A San Diego State University (SDSU) study, funded by the American Cancer Society, has found evidence that burning hookah tobacco creates a chemical that researchers believe causes lung cancer and heart disease. Benzene, which is a known cause of leukemia, was also found in the byproduct.
During the study, 3-HPMA (a metabolite of acrolein) was detected in the urine samples of 105 hookah smokers and 103 non-smokers who were exposed to secondhand hookah smoke at an indoor event.

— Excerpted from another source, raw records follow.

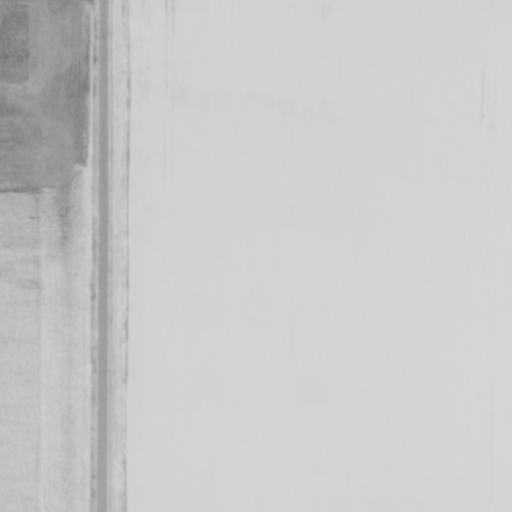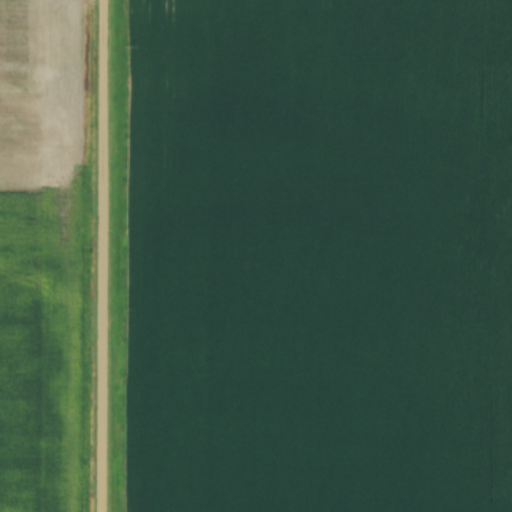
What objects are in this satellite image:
road: (101, 256)
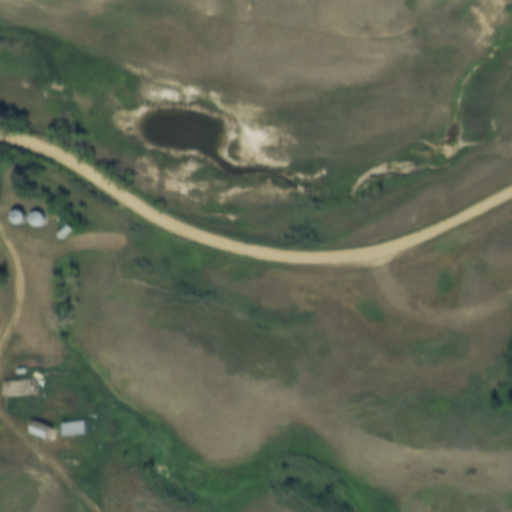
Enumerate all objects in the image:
building: (22, 216)
building: (41, 218)
road: (249, 250)
road: (0, 258)
building: (22, 387)
building: (75, 427)
building: (44, 432)
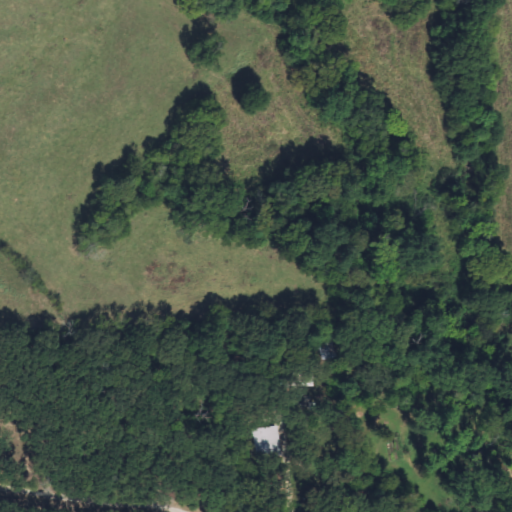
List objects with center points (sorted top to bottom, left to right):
road: (299, 478)
road: (94, 500)
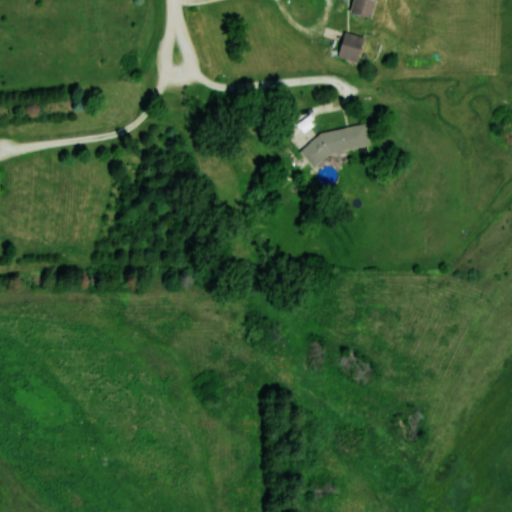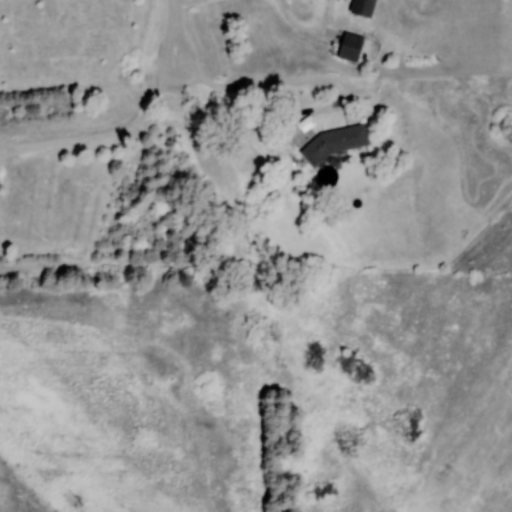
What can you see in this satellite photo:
road: (292, 7)
building: (360, 7)
road: (170, 40)
building: (349, 46)
road: (297, 80)
road: (96, 138)
building: (333, 142)
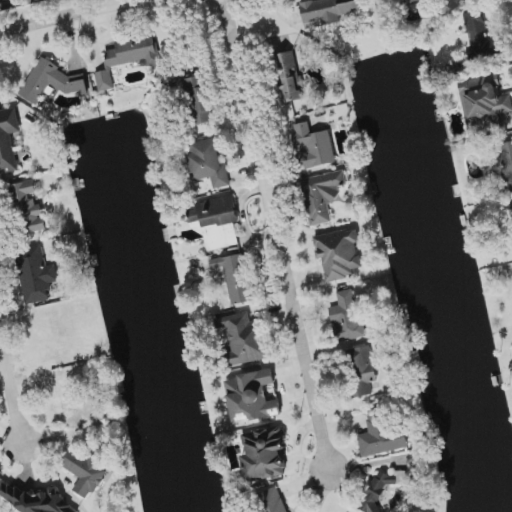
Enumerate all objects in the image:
building: (405, 0)
building: (329, 11)
road: (72, 16)
building: (478, 37)
building: (287, 78)
building: (52, 82)
building: (197, 101)
building: (484, 104)
building: (8, 140)
building: (312, 147)
building: (207, 164)
building: (504, 164)
building: (322, 196)
building: (28, 207)
building: (216, 221)
road: (276, 236)
building: (338, 254)
building: (35, 275)
building: (233, 278)
building: (347, 316)
building: (243, 340)
building: (360, 371)
road: (11, 396)
building: (251, 397)
building: (381, 437)
building: (264, 454)
road: (376, 463)
building: (85, 473)
building: (383, 489)
building: (34, 500)
building: (272, 501)
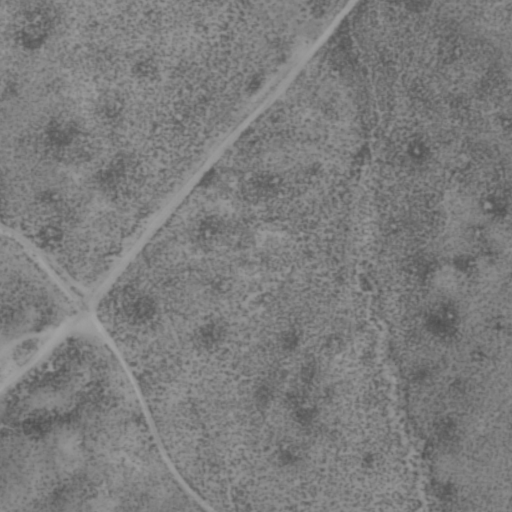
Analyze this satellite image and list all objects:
road: (123, 357)
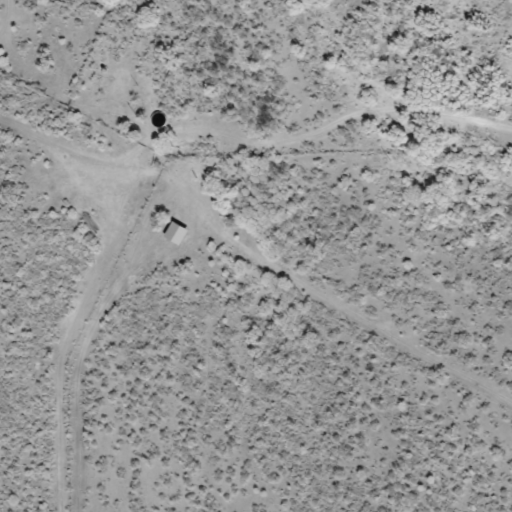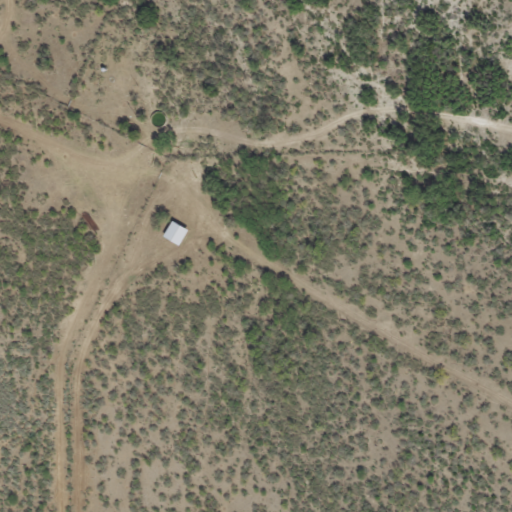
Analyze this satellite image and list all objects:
road: (197, 75)
road: (254, 136)
road: (89, 321)
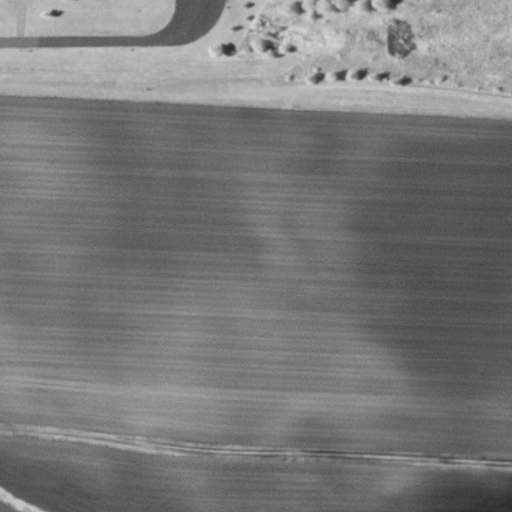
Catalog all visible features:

The samples were taken the morning of and the morning after the exclusive hookah-smoking event.
SDSU Center for Behavioral Epidemiology and Community Health researchers discovered 3-HPMA levels significantly higher following the event.
“We found that after spending an average of three hours at a hookah party, the levels of 3-HPMA in urine increased by an average of nearly 1.5 times in both those smoking hookah and those simply attending the event without smoking hookah,” said lead study author Nada Kassem.
“The acrolein levels were even higher in people who smoked hookah on a daily basis,” said Kassem. “They had acrolein levels four times higher than those found in a representative sample of non-tobacco users in the United States.”
Kassem is also the lead author of a study published three years ago concluding that daily hookah smoke exposure created elevated levels of benzene in people exposed.
According to the American Cancer Society’s website, benzene is known to cause cancer, particularly leukemia and other blood-related cancers. It is also a cause of Acute Myeloid Leukemia (AML) and lymphomas.
Kassem’s findings have landed her a $1.4 million grant to continue research more about the dangers of hookah smoke. The grant was awarded by the National Institutes of Health.